Turkey Hunting Tips

News & Tips: Turkey Hunting Tips

PopularityTurkeyHunting blogEveryone thinks that turkey hunting has really grown in popularity lately, but I've got news for you: there has always been hardcore turkey hunters, it's just that lately due to all the marketing it's in the limelight. A century ago they made their turkey calls out of turkey wing bones. Fifty years ago all that we had was a wooden turkey box call. I still have the old Scottish box call mom and dad gave me for Christmas when I was a kid. Back then we didn't have the push box calls, mouth calls, turkey decoys and good camo clothing. It was a lot tougher back then.    

 So marketing has really kicked up the awareness but out west we have to give the National Wild Turkey Federation and fish and game deapartments a lot of credit too for the work that they've done in transplanting birds into the mountains. Now turkey hunting is unbelievably popular here in Idaho where I live.

Why is turkey hunting so popular? An old Tom can be every bit as wary as a whitetail buck. They can disappear into thin air and their eyesight is unbelievable. They're masters of deceit. I've had the drop on a ton of them and they got away using every rise and small mound to duck behind as they made their getaway.

Tips for Turkey Hunting

It's best if you can find them traveling in a certain direction and set up your decoys in front and call them in. The most popular way is to find out where they're roosting but don't shoot them off the roost because if you scatter them at night they'll be easy pickings for predators. If you see them roosting let them be. Come back the next morning before daylight. Set up your decoys 150 yards away . You'll hear them start talking before they come off the roost you need to start calling then so they head your way. You might even try beating your cap against your leg to simulate a bird flying off the roost.

Used to all we had were box calls. Now there are push-boxes, slate plates, gobblers, reeds and locators.

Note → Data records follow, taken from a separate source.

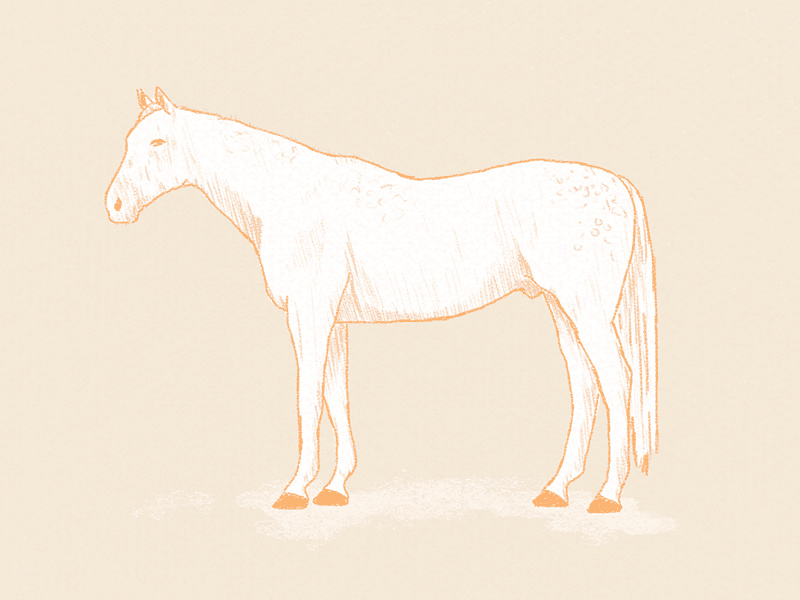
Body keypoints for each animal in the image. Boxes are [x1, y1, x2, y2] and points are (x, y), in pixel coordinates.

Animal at [105, 88, 657, 513]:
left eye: (157, 141)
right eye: (130, 141)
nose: (114, 206)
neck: (292, 198)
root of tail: (618, 184)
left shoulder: (309, 313)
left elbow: (308, 398)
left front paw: (295, 490)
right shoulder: (333, 321)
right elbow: (336, 396)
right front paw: (334, 487)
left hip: (585, 308)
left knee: (616, 380)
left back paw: (607, 496)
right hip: (564, 308)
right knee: (585, 386)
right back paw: (556, 490)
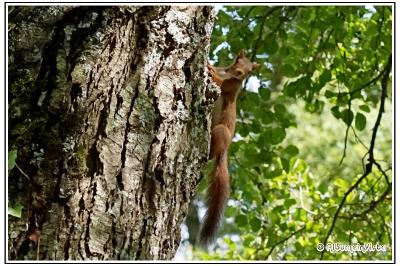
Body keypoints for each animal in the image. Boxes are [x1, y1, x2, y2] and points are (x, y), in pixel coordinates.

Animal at [199, 50, 260, 245]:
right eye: (238, 61)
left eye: (250, 71)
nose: (241, 73)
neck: (229, 74)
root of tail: (224, 150)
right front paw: (210, 64)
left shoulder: (231, 87)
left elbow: (220, 84)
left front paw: (209, 69)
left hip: (221, 132)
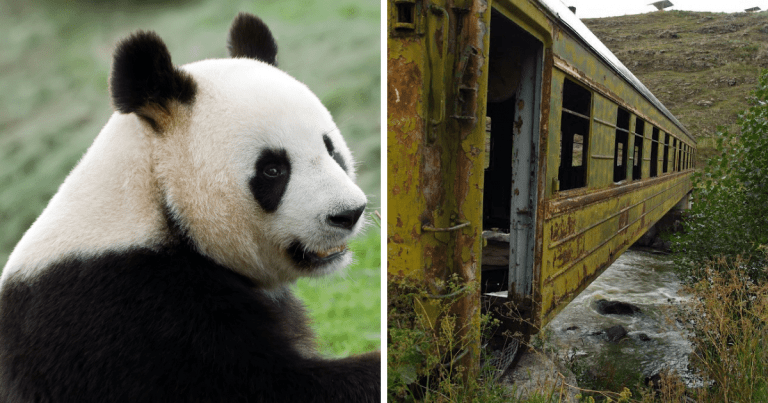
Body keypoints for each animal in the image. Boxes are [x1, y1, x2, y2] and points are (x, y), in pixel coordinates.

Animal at [0, 13, 379, 403]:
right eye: (273, 169)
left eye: (331, 149)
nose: (348, 213)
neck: (154, 197)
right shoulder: (125, 312)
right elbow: (271, 386)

I use mostly Quaker Boy products. My favorite call is their Hurricane Supreme Box call but you've got to learn to use a reed so your hands are free. Some people tape a push rod box to the forestock of their gun so they can work it while they're getting ready to shoot.

If you've never seen one strutting it is something to see. The first time I took my wife hunting with me, I called one in and he started strutting. Katy started laughing and said what the heck is he doing? I could barely keep her quiet.

To locate a gobbler, many people blow an owl, crow or a peacock call. I use a Johnny Stewart coyote howler. If there's a gobbler around, 99 percent of the time he'll gobble after I hit the howler.

What shells should you use? In the old days we used No. 2 magnums. I've tested nearly all the major turkey loads and by far and away the best is HEVI-Shot. It is devastating. Check out the comparison article I wrote for BPS on 2/18/2013.

Aim at his neck right below his head. That way you'll hit his head and neck. If you've never hunted turkeys, it'll seem weird. Here you are hunting a bird with a shotgun but you have to aim at a body part just like you would at a deer. They're super tough birds.  

Invest in a decoy or two. If you can only afford one, get a Jake (a Jake is a young Tom). It will draw in another Tom. What kind of self-respecting Tom wouldn't want to come in and kick the tail of a smaller bird? Back east I guess they can carry a 10-pound, bulky decoy, but out West we can't. I like Montana Decoys but the lightweight fold-up foam ones are easy to carry too. 

If you see some turkeys during the day, set up your decoys in front of them and start calling. You want to work on the lead hen. Where she goes, the group will go.

Later in the season it gets tougher. The dumb ones have been whacked and the older ones are smarter. As the hens lay eggs, they'll be setting on them so you won't see as many hens running around, that will be good news.

But let me forewarn you. Turkey hunting can be addictive and almost as much fun as trying to call in a bull.